TASK ITEM>
Please count the lines below that contain the string "Бренданом", and reply with the number alone.

EXTRACTED MATERIAL>
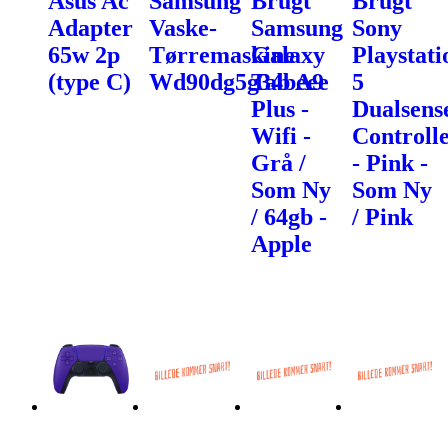
Asus Ac
Samsung
Brugt
Brugt
Adapter
Vaske-
Samsung
Sony
65w 2p
Tørremaskine
Galaxy
Playstati
(type C)
Wd90dg5g34beee
Tab A9
5
Plus -
Dualsens
Wifi -
Controll
Grå /
- Pink -
Som Ny
Som Ny
/ 64gb -
/ Pink
Apple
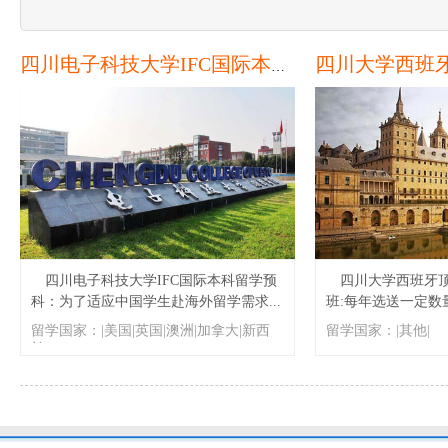
四川电子科技大学IFC国际本科留学预科
四川电子科技大学IFC国际本科留学预
四川大学西班牙
科：为了适应中国学生赴海外留学需求...
班:每年选送一定数量
留学国家：|美国|英国|澳洲|加拿大|新西
留学国家：|其他|
兰|
本科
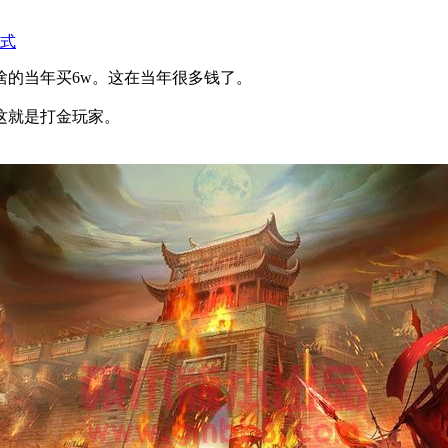
式
啥的当年买6w。这在当年很多钱了。
这就是打金玩家。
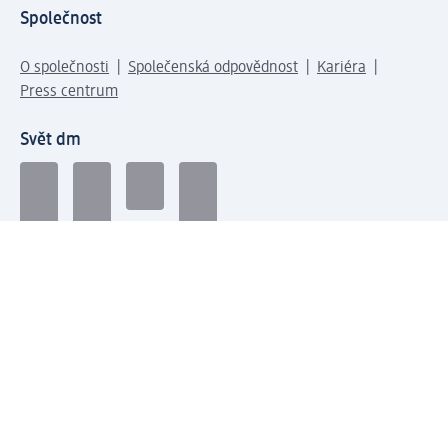
Společnost
O společnosti
Společenská odpovědnost
Kariéra
Press centrum
Svět dm
Platební možnosti
Spojte se s dm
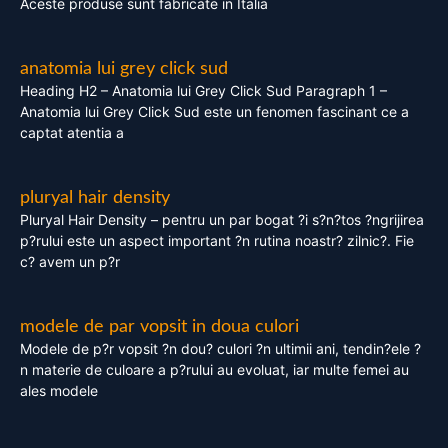
Aceste produse sunt fabricate in Italia
anatomia lui grey click sud
Heading H2 – Anatomia lui Grey Click Sud Paragraph 1 –
Anatomia lui Grey Click Sud este un fenomen fascinant ce a
captat atentia a
pluryal hair density
Pluryal Hair Density – pentru un par bogat ?i s?n?tos ?ngrijirea
p?rului este un aspect important ?n rutina noastr? zilnic?. Fie
c? avem un p?r
modele de par vopsit in doua culori
Modele de p?r vopsit ?n dou? culori ?n ultimii ani, tendin?ele ?
n materie de culoare a p?rului au evoluat, iar multe femei au
ales modele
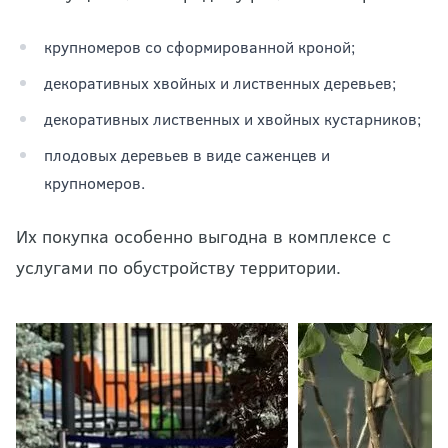
крупномеров со сформированной кроной;
декоративных хвойных и лиственных деревьев;
декоративных лиственных и хвойных кустарников;
плодовых деревьев в виде саженцев и
крупномеров.
Их покупка особенно выгодна в комплексе с
услугами по обустройству территории.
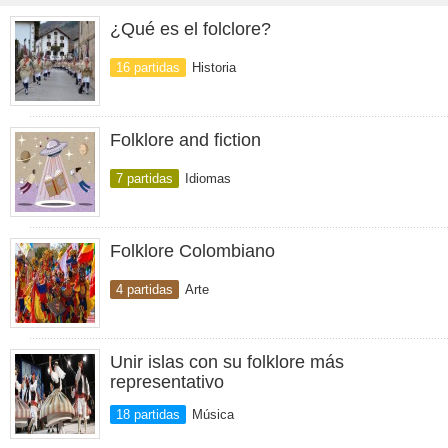
¿Qué es el folclore?
16 partidas
Historia
Folklore and fiction
7 partidas
Idiomas
Folklore Colombiano
4 partidas
Arte
Unir islas con su folklore más
representativo
18 partidas
Música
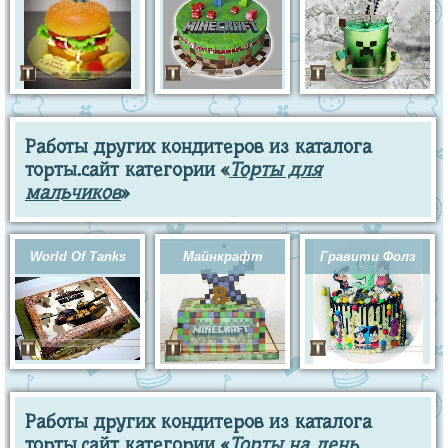
Работы других кондитеров из каталога
торты.сайт категории «
Торты для
мальчиков
»
World Of Tanks
Майнкрафт
Гравити Фолз
Работы других кондитеров из каталога
торты.сайт категории «
Торты на день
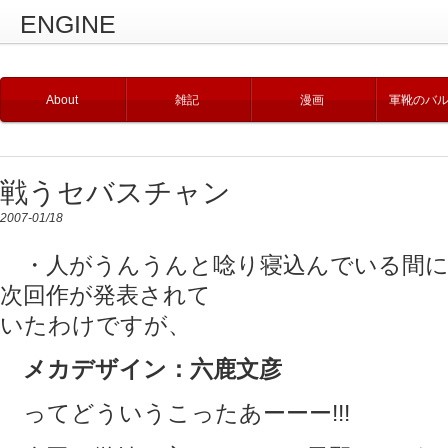
ENGINE
About
雑記
漫画
軍靴のバ
戦うセバスチャン
2007-01/18
・人がうんうんと唸り寝込んでいる間に
次回作が発表されて
いたわけですが、
メカデザイン：六鹿文彦
ってどういうこったあーーー!!!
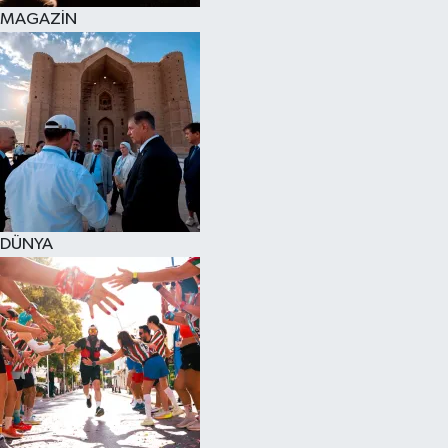
MAGAZİN
DÜNYA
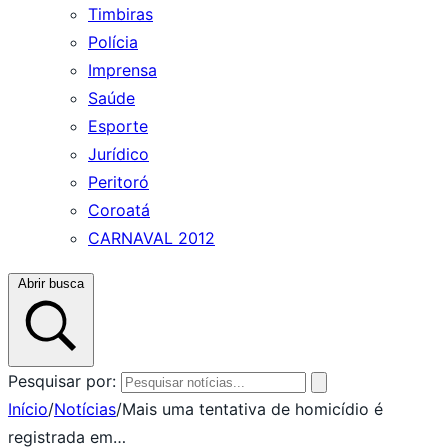
Timbiras
Polícia
Imprensa
Saúde
Esporte
Jurídico
Peritoró
Coroatá
CARNAVAL 2012
Abrir busca
Pesquisar por:
Início
/
Notícias
/
Mais uma tentativa de homicídio é
registrada em…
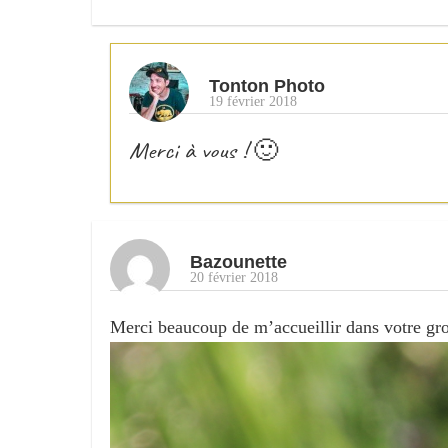
Tonton Photo
19 février 2018
Merci à vous ! 🙂
Bazounette
20 février 2018
Merci beaucoup de m’accueillir dans votre grou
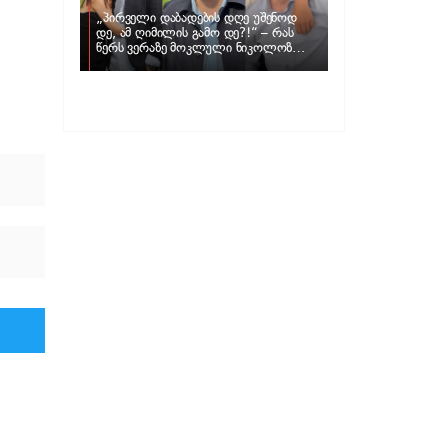
„პირველი დაბადების დღე უშენოდ
დე, ამ ღიმილის გამო დე?!“ – რას
წერს ვერაზე მოკლული ნიკოლოზ
ღუნაშვილის დედა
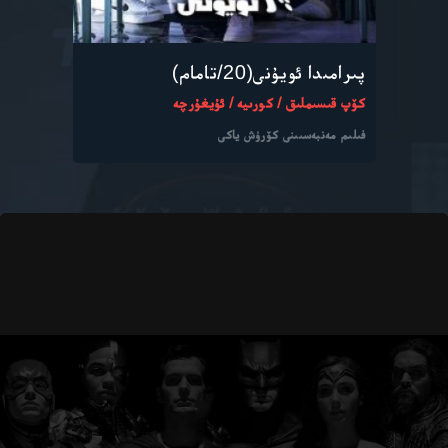
پىرامىدا ئويۇنى(20/تامام)
كۆپ قىسىملىق / كورىيە / ئۇيغۇرچە
فىلىم مەنبەسىىنى كۆرۈش ياكى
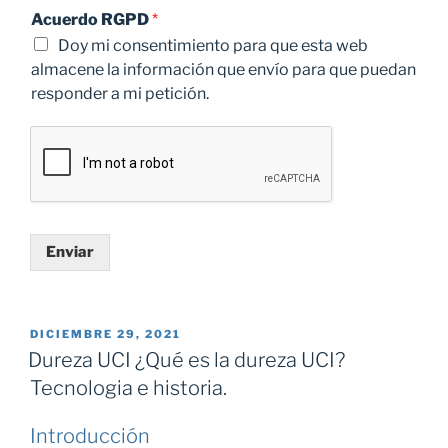
Acuerdo RGPD
*
Doy mi consentimiento para que esta web
almacene la información que envío para que puedan
responder a mi petición.
Enviar
PUBLICADO
DICIEMBRE 29, 2021
EL
Dureza UCI ¿Qué es la dureza UCI?
Tecnologia e historia.
Introducción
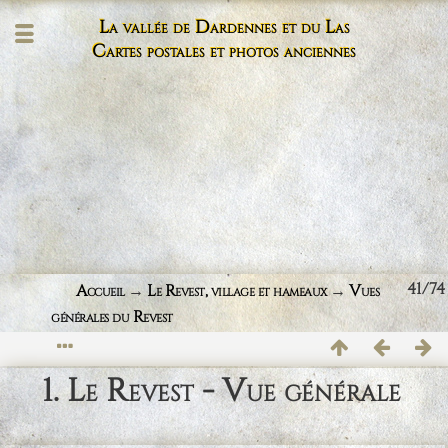
La vallée de Dardennes et du Las
Cartes postales et photos anciennes
41/74
Accueil
→
Le Revest, village et hameaux
→
Vues
générales du Revest
1. Le Revest - Vue générale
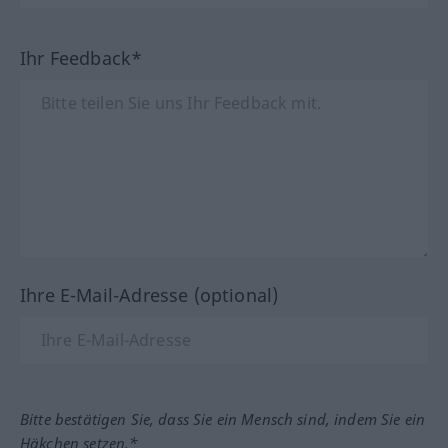
Ihr Feedback*
Ihre E-Mail-Adresse (optional)
Bitte bestätigen Sie, dass Sie ein Mensch sind, indem Sie ein
Häkchen setzen.*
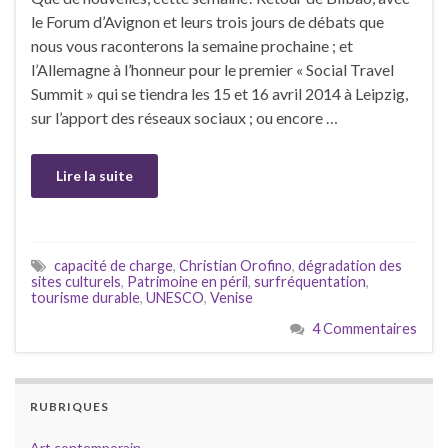
le Forum d’Avignon et leurs trois jours de débats que
nous vous raconterons la semaine prochaine ; et
l’Allemagne à l’honneur pour le premier « Social Travel
Summit » qui se tiendra les 15 et 16 avril 2014 à Leipzig,
sur l’apport des réseaux sociaux ; ou encore …
Lire la suite
capacité de charge
,
Christian Orofino
,
dégradation des
sites culturels
,
Patrimoine en péril
,
surfréquentation
,
tourisme durable
,
UNESCO
,
Venise
4 Commentaires
RUBRIQUES
Art contemporain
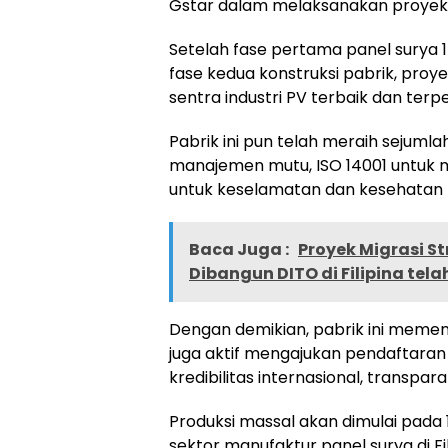
Gstar dalam melaksanakan proyek d
Setelah fase pertama panel surya 
fase kedua konstruksi pabrik, pro
sentra industri PV terbaik dan terpe
Pabrik ini pun telah meraih sejumlah
manajemen mutu, ISO 14001 untuk m
untuk keselamatan dan kesehatan k
Baca Juga :
Proyek Migrasi S
Dibangun DITO di Filipina tela
Dengan demikian, pabrik ini memenu
juga aktif mengajukan pendaftara
kredibilitas internasional, transpara
Produksi massal akan dimulai pada 
sektor manufaktur panel surya di Fi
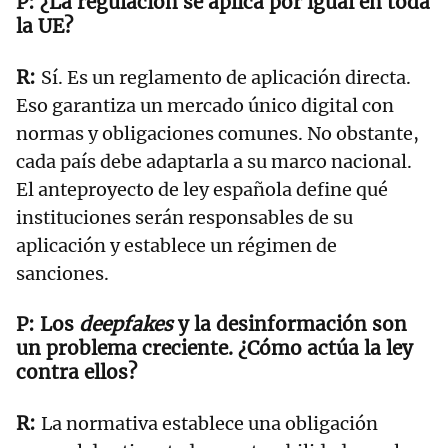
¿La regulación se aplica por igual en toda
la UE?
Sí. Es un reglamento de aplicación directa.
Eso garantiza un mercado único digital con
normas y obligaciones comunes. No obstante,
cada país debe adaptarla a su marco nacional.
El anteproyecto de ley española define qué
instituciones serán responsables de su
aplicación y establece un régimen de
sanciones.
Los
deepfakes
y la desinformación son
un problema creciente. ¿Cómo actúa la ley
contra ellos?
La normativa establece una obligación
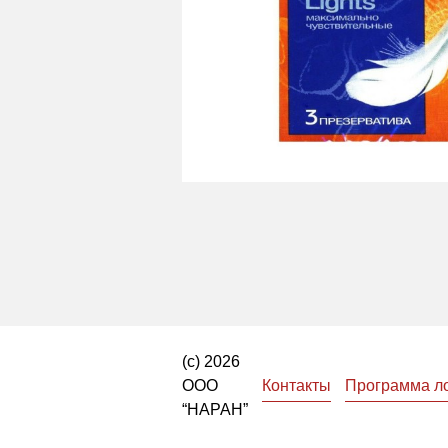
(с) 2026
ООО
Контакты
Программа л
“НАРАН”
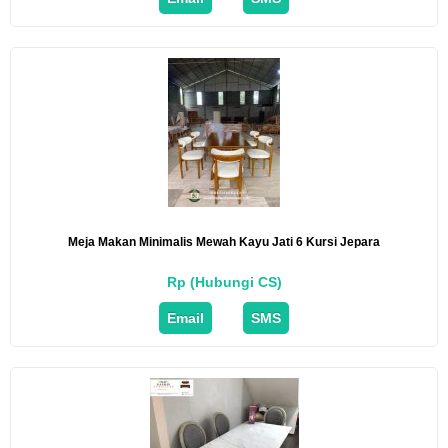
Meja Makan Minimalis Mewah Kayu Jati 6 Kursi Jepara
Rp (Hubungi CS)
Email
SMS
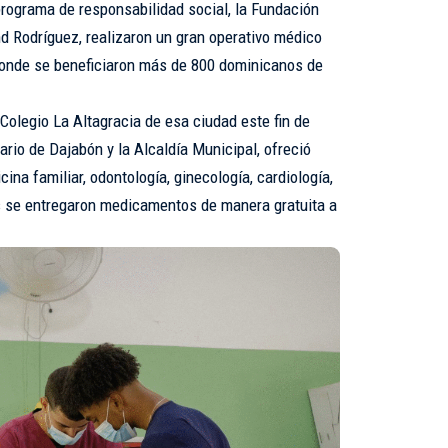
programa de responsabilidad social, la Fundación
 Rodríguez, realizaron un gran operativo médico
 donde se beneficiaron más de 800 dominicanos de
Colegio La Altagracia de esa ciudad este fin de
rio de Dajabón y la Alcaldía Municipal, ofreció
ina familiar, odontología, ginecología, cardiología,
ás se entregaron medicamentos de manera gratuita a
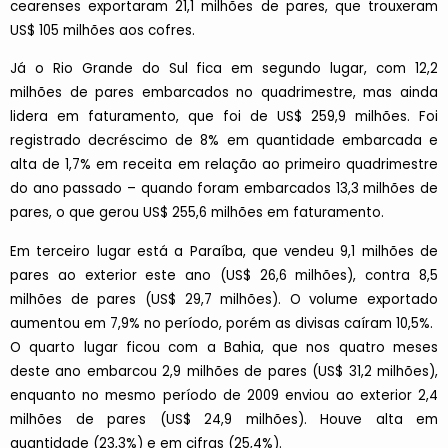
cearenses exportaram 21,1 milhões de pares, que trouxeram
US$ 105 milhões aos cofres.
Já o Rio Grande do Sul fica em segundo lugar, com 12,2
milhões de pares embarcados no quadrimestre, mas ainda
lidera em faturamento, que foi de US$ 259,9 milhões. Foi
registrado decréscimo de 8% em quantidade embarcada e
alta de 1,7% em receita em relação ao primeiro quadrimestre
do ano passado – quando foram embarcados 13,3 milhões de
pares, o que gerou US$ 255,6 milhões em faturamento.
Em terceiro lugar está a Paraíba, que vendeu 9,1 milhões de
pares ao exterior este ano (US$ 26,6 milhões), contra 8,5
milhões de pares (US$ 29,7 milhões). O volume exportado
aumentou em 7,9% no período, porém as divisas caíram 10,5%.
O quarto lugar ficou com a Bahia, que nos quatro meses
deste ano embarcou 2,9 milhões de pares (US$ 31,2 milhões),
enquanto no mesmo período de 2009 enviou ao exterior 2,4
milhões de pares (US$ 24,9 milhões). Houve alta em
quantidade (23,3%) e em cifras (25,4%).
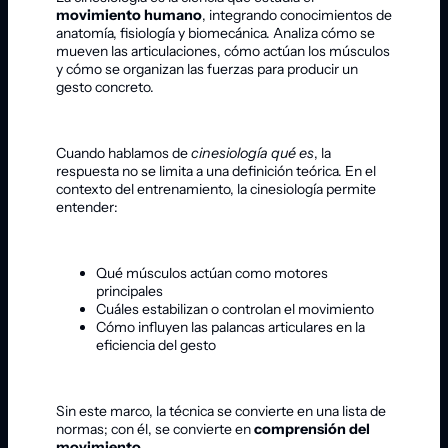
movimiento humano
, integrando conocimientos de
anatomía, fisiología y biomecánica. Analiza cómo se
mueven las articulaciones, cómo actúan los músculos
y cómo se organizan las fuerzas para producir un
gesto concreto.
Cuando hablamos de
cinesiología qué es
, la
respuesta no se limita a una definición teórica. En el
contexto del entrenamiento, la cinesiología permite
entender:
Qué músculos actúan como motores
principales
Cuáles estabilizan o controlan el movimiento
Cómo influyen las palancas articulares en la
eficiencia del gesto
Sin este marco, la técnica se convierte en una lista de
normas; con él, se convierte en
comprensión del
movimiento
.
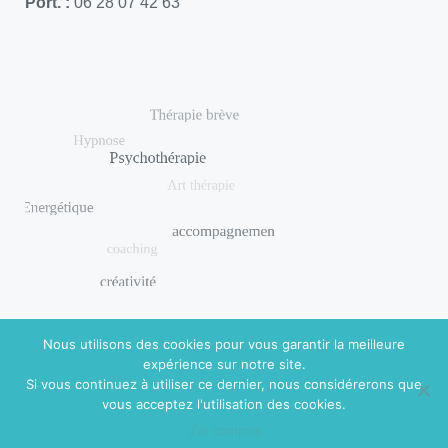
Port. :
06 28 07 42 63
Nous utilisons des cookies pour vous garantir la meilleure
expérience sur notre site.
Si vous continuez à utiliser ce dernier, nous considérerons que
© 2018 DISHUAL. Réalisé par
Virginie Guidal
|
Mentions
vous acceptez l'utilisation des cookies.
légales
J'ai compris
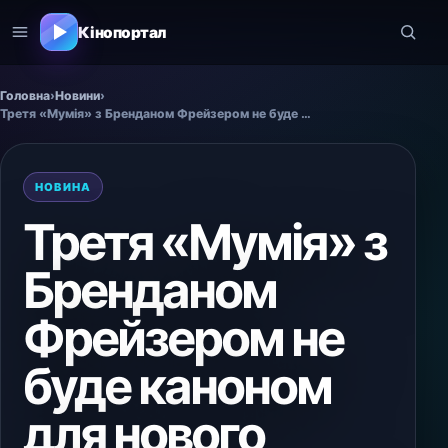
Кінопортал
Головна
›
Новини
›
Третя «Мумія» з Бренданом Фрейзером не буде каноном для нового фільму — на це натякнули режисери Метью Беттінеллі та Тайлер Джиллетт.
НОВИНА
Третя «Мумія» з
Бренданом
Фрейзером не
буде каноном
для нового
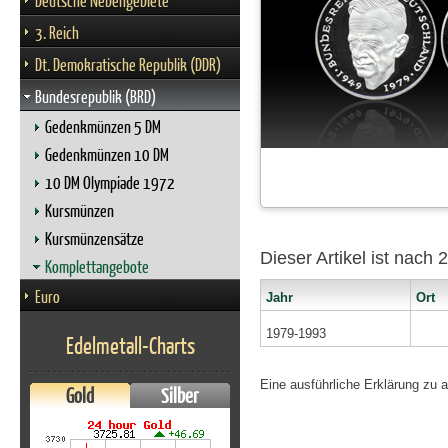
Deutsche Nebengebiete
3. Reich
Dt. Demokratische Republik (DDR)
Bundesrepublik (BRD)
Gedenkmünzen 5 DM
Gedenkmünzen 10 DM
10 DM Olympiade 1972
Kursmünzen
Kursmünzensätze
Dieser Artikel ist nach
Komplettangebote
Euro
Jahr
Ort
1979-1993
Edelmetall-Charts
Eine ausführliche Erklärung zu 
Gold
Silber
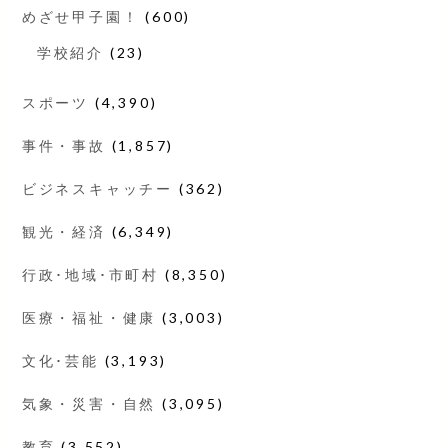
めざせ甲子園！
(600)
学校紹介
(23)
スポーツ
(4,390)
事件・事故
(1,857)
ビジネスキャッチー
(362)
観光・経済
(6,349)
行政･地域･市町村
(8,350)
医療・福祉・健康
(3,003)
文化･芸能
(3,193)
気象・災害・自然
(3,095)
教育
(3,552)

ANSWER TO THE EXERCISE>
2